**Исходный текст**
---*---
В издательстве «Альпина нон-фикшн» в августе выйдет книга «В верховьях русской Амазонки». «Сноб» публикует отрывок.

Эту заброшенную избу, притаившуюся за бурой щеткой лиственниц в самых верховьях Зевы, мы, даже сделав несколько заходов-виражей на вертолете, еле заметили. Глаза устали следить за чересполосицей ржавых пятен начинавших оттаивать марей в белом окаймлении заснеженных ельников, за мозаикой серых льдин на черной воде Бикина и Улунги, голубоватыми извивами более мелких речек, застывших в зимних оковах. В Хабаровске, находящемся в полутора часах лета к северу, в первых числах мая уже распустилась свежая листва на тополях и березах, временами моросил теплый дождик, прилетели первые ласточки, а серые скворцы вовсю обживали скворечники. Здесь же весна лишь делала первые шаги.
Наконец штурман ткнул пальцем в левый иллюминатор и что-то сказал пилоту, тот начал снижение, и только в этот момент мы увидели сруб. От винтокрылой машины, почти задевающей вершины деревьев, из перелеска прянул лось и махами погнал через болото, поднимая фонтаны брызг. Возле избы сесть не представлялось возможным из-за глубокого снега, и Ми-8, не заглушая движка, плюхнулся на окраину ближайшей мари, в кочкарник, пропитанный талой водой.
Юра с камерой вылез первым, Николай передал ему треногу штатива — и через несколько секунд штатный оператор экспедиции уже снимал стремительный процесс выгрузки амуниции и высадки отряда. Трое экспедиционеров лихорадочно кидали вещи прямо на осеняемые крутящимися лопастями кочки и в подтаявшие потемневшие сугробы. Летчики что-то орали, пытаясь перекричать рев мотора, и стучали пальцами по часам, умоляя поторапливаться.
Обведя напоследок взглядом опустевший салон, мы выпрыгнули. Вертолет, обдав наши лица студеным ветром на прощание, облегченно оторвал шасси от земли. Сначала медленно, а затем все быстрее начал набирать высоту. Когда оранжевая стрекоза растворилась в неровном серо-голубом небе и ее гул окончательно стих, пришло жутковатое ощущение совершенно нереальной тишины и оторванности ото всех. Мы четверо, возможно, были единственными людьми на сотни километров вокруг.
На Зевинском плато Центрального Сихотэ-Алиня, выше 1000 м над уровнем моря. В северо-восточном углу Приморского края.
Однако предаваться рефлексии не было времени. Первая ходка к избе от места высадки далась трудно. Снег был глубокий, почти по пояс, пришлось, подняв раструбы болотников, сгибаясь под тяжестью груза и набирая снежной каши в сапоги и карманы, ползти почти на карачках. Пока умяли сугробы на пути к избушке, утоптали снег вокруг нее, расчистили проход к реке, по частям перенесли гору нашего барахла — прошел весь длинный световой день.
---*---
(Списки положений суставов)
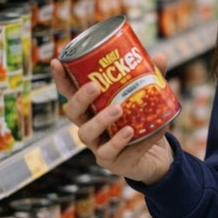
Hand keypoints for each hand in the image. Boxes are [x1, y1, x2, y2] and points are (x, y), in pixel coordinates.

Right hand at [50, 53, 175, 185]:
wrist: (156, 155)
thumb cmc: (144, 122)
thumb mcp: (149, 99)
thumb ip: (152, 79)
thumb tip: (160, 56)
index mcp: (92, 108)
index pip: (71, 92)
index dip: (61, 79)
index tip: (56, 62)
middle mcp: (89, 125)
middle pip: (72, 112)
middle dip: (79, 98)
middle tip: (94, 86)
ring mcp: (97, 144)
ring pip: (86, 133)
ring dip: (100, 120)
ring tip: (118, 109)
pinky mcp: (110, 161)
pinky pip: (108, 152)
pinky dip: (118, 141)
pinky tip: (129, 131)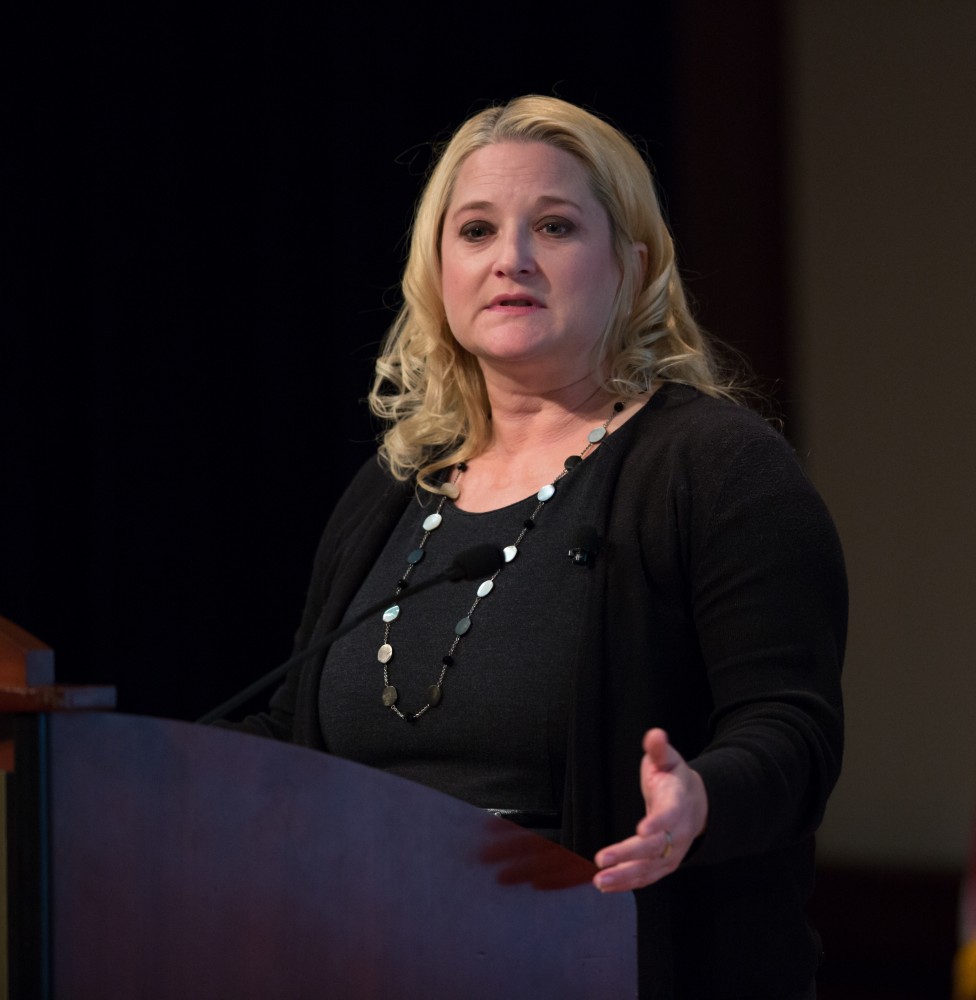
---*---
**Задания**
**1)** На каком вертолете экспедиция прилетела в верховья Зевы, согласно отрывку из книги?
**2)** Выпишите из отрывка о верховьях Зевы всё, начиная с «Обведя напоследок взглядом» и до «сотни километров вокруг.» включительно.
**3)** Напишите, что было дальше в отрывке о высадке экспедиции в верховьях Зевы, продолжив его после последней фразы.

**Ответы к заданиям**
**1)** На Ми-8.

**2)**
Обведя напоследок взглядом опустевший салон, мы выпрыгнули. Вертолет, обдав наши лица студеным ветром на прощание, облегченно оторвал шасси от земли. Сначала медленно, а затем все быстрее начал набирать высоту. Когда оранжевая стрекоза растворилась в неровном серо-голубом небе и ее гул окончательно стих, пришло жутковатое ощущение совершенно нереальной тишины и оторванности ото всех. Мы четверо, возможно, были единственными людьми на сотни километров вокруг.

**3)**
В почерневшем подгнившем срубе было сыро, затхло и тесновато, на нарах благоухала старая, почти вылезшая изюбриная шкура, но печь-буржуйка вроде в исправности. Большую красно-синюю дуговую палатку установили на утоптанном снегу с задней стороны избы — в ней собирались жить мы с Костей. Бледно-желтая Юрина палатка расположилась чуть поодаль, под сизыми аянскими елями, сплошь покрытыми горчичными бородами лишайника уснеи. Она вмещала бóльшую часть видеотехники и оставляла место лишь для одного человека. Николай, как все местные жители, предпочитал надежную крышу палатке и заявил, что будет спать в избе. В два удара топора свалив сухую елку у реки, он споро нарубил дров и начал обстоятельно топить печь.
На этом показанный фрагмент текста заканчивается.